Nielsen will add a new live-plus-same-day metric to its local people meter and set meter markets beginning January 2010, the ratings firm told its clients Monday (Nov. 9). The decision to drop the live metric in favor of the live-plus-same-day metric followed a month-long communication with clients.
In the space of a year, Nielsen has implemented two changes to local market ratings to accommodate time-shifted viewing. In January 2009, Nielsen added the live-plus-three-day metric, which broadcasters liked, but major buying shops opposed, preferring to buy local time based on live only ratings. Broadcasters have also been strong proponents of the live-plus-same-day metric as a way to monetize time-shifted viewing.

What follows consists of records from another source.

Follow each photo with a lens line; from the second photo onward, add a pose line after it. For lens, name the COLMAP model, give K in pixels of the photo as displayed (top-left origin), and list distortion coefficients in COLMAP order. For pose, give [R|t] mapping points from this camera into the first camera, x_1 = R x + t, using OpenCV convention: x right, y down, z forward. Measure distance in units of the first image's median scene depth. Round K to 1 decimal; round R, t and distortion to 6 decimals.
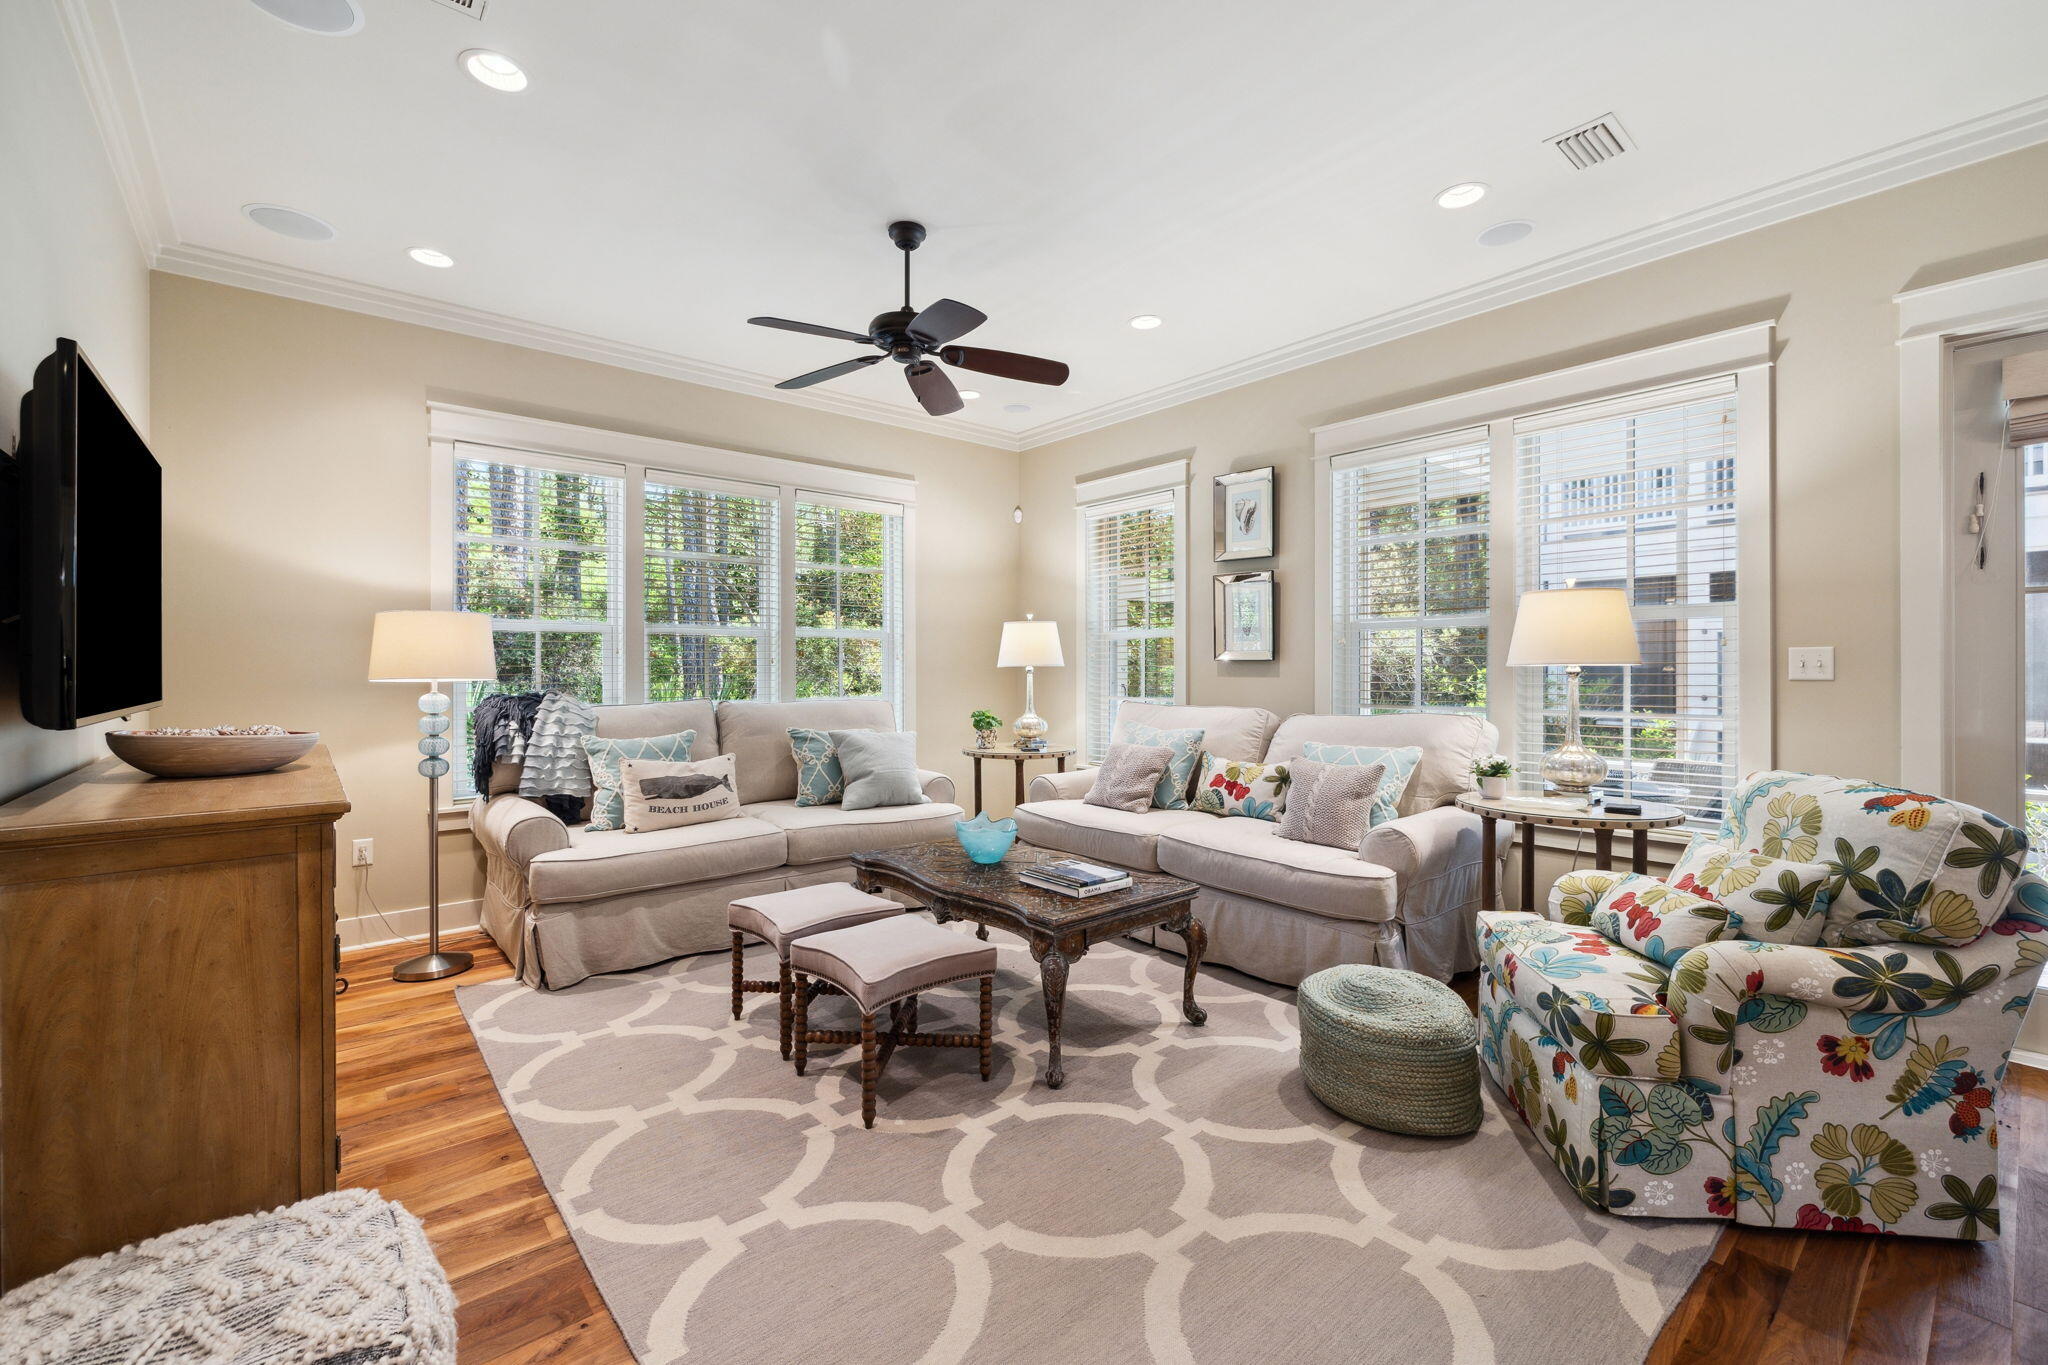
lens RADIAL K [[862.7, 0, 1023.2], [0, 862.7, 675.1], [0, 0, 1]] dist [0.002591, -0.001232]
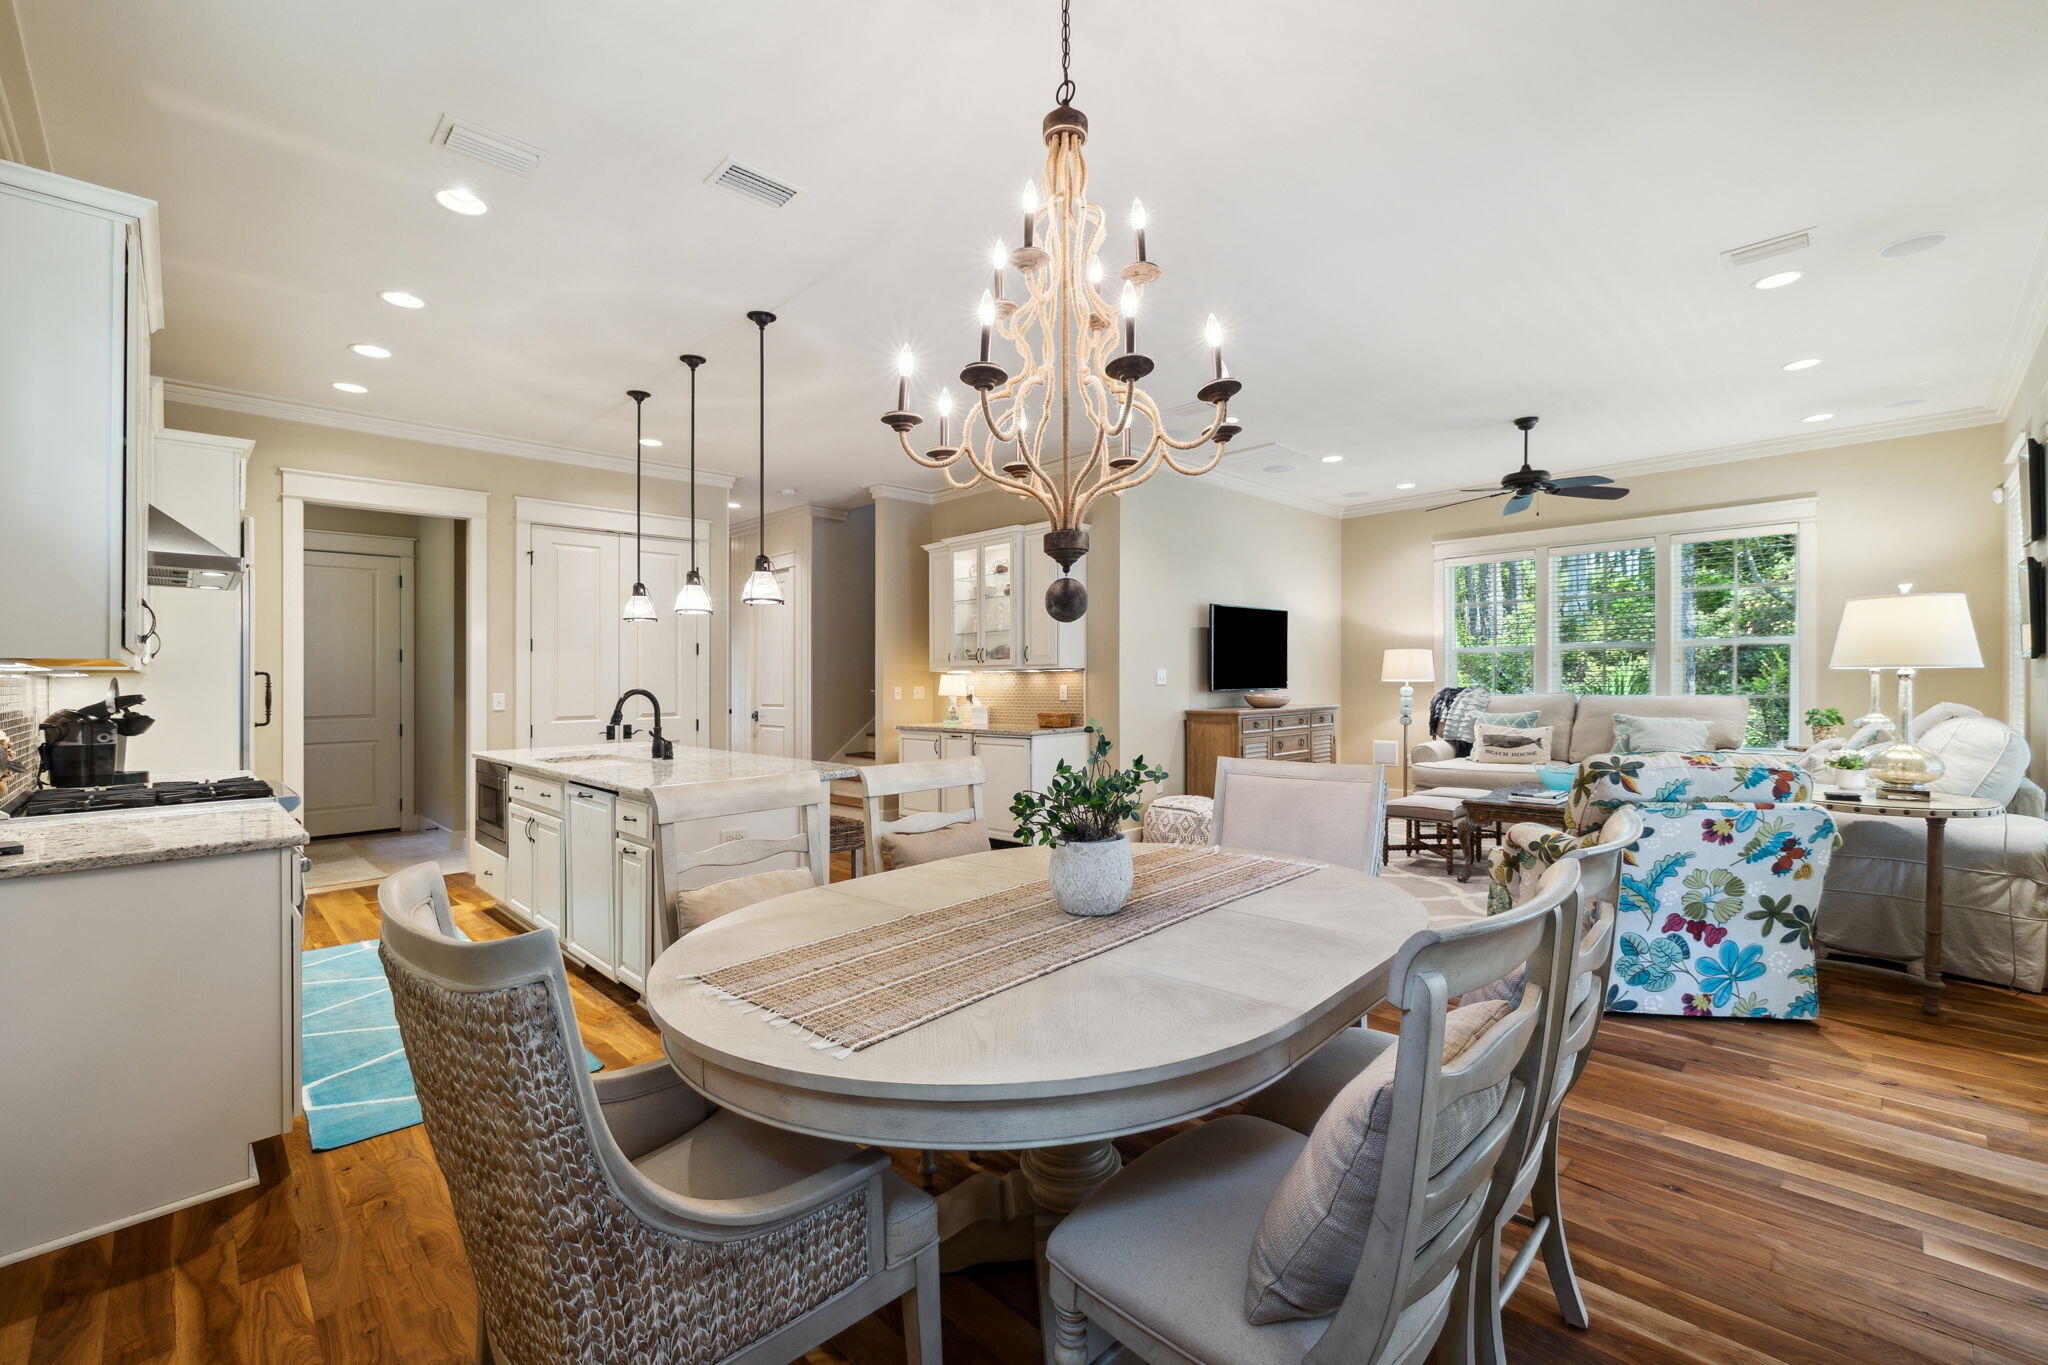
lens RADIAL K [[862.7, 0, 1032.5], [0, 862.7, 691.9], [0, 0, 1]] dist [0.002591, -0.001232]
pose [[0.085971, 0.014799, -0.996188, 1.398979], [0.005772, 0.999865, 0.015352, -0.003635], [0.996281, -0.007070, 0.085874, -0.123500]]
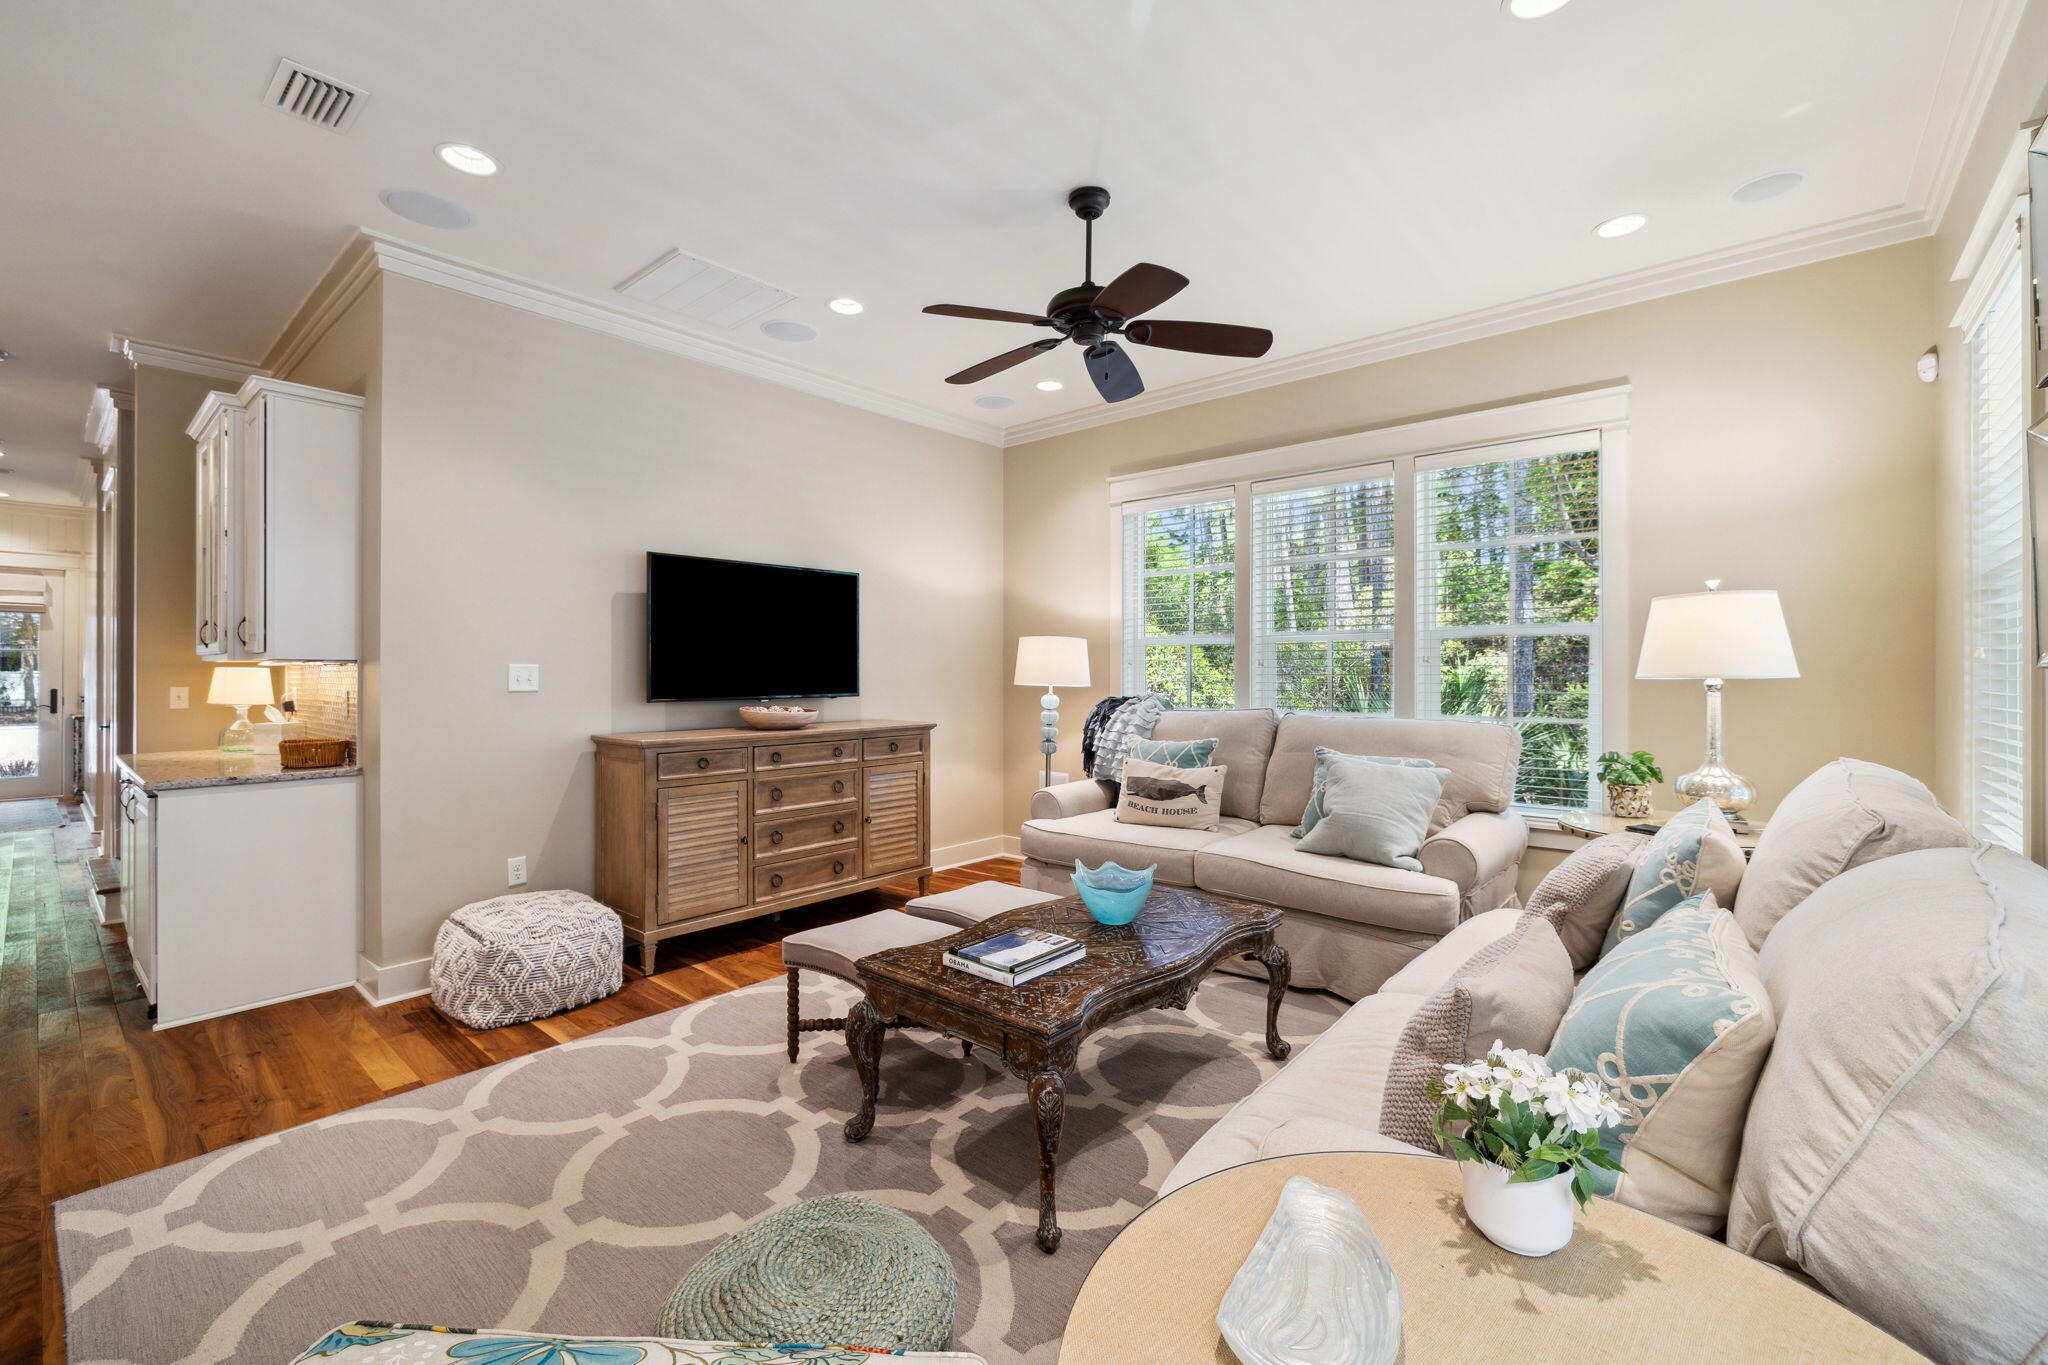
lens RADIAL K [[862.7, 0, 1018.7], [0, 862.7, 670.6], [0, 0, 1]] dist [0.002591, -0.001232]
pose [[0.149912, 0.001026, -0.988699, 0.696489], [-0.006292, 0.999980, 0.000084, -0.017458], [0.988679, 0.006208, 0.149915, 0.738400]]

According to Nielsen, an analysis of the data supports using a live-plus-same-day metric. On average 63 percent of playback occurs on the same day a program is recorded, and a significant amount of playback occurs within a very short period of time.
Originally, Nielsen proposed adding live-plus-same-day in December, but moved it one month later so as not to disrupt the buying and selling process, typically based on quarterly time periods.
The extra time also allows Nielsen to appease agency skeptics about the new metric by conducting an evaluation of the differences between the live and live-plus-same-day metrics. Agencies such as Group M, Starcom and Carat have said they would prefer to buy local time based on live only data. Clients preferring to use live only data will be able to access that data stream in custom analyses.
Mediaweek is a unit of the Nielsen Co.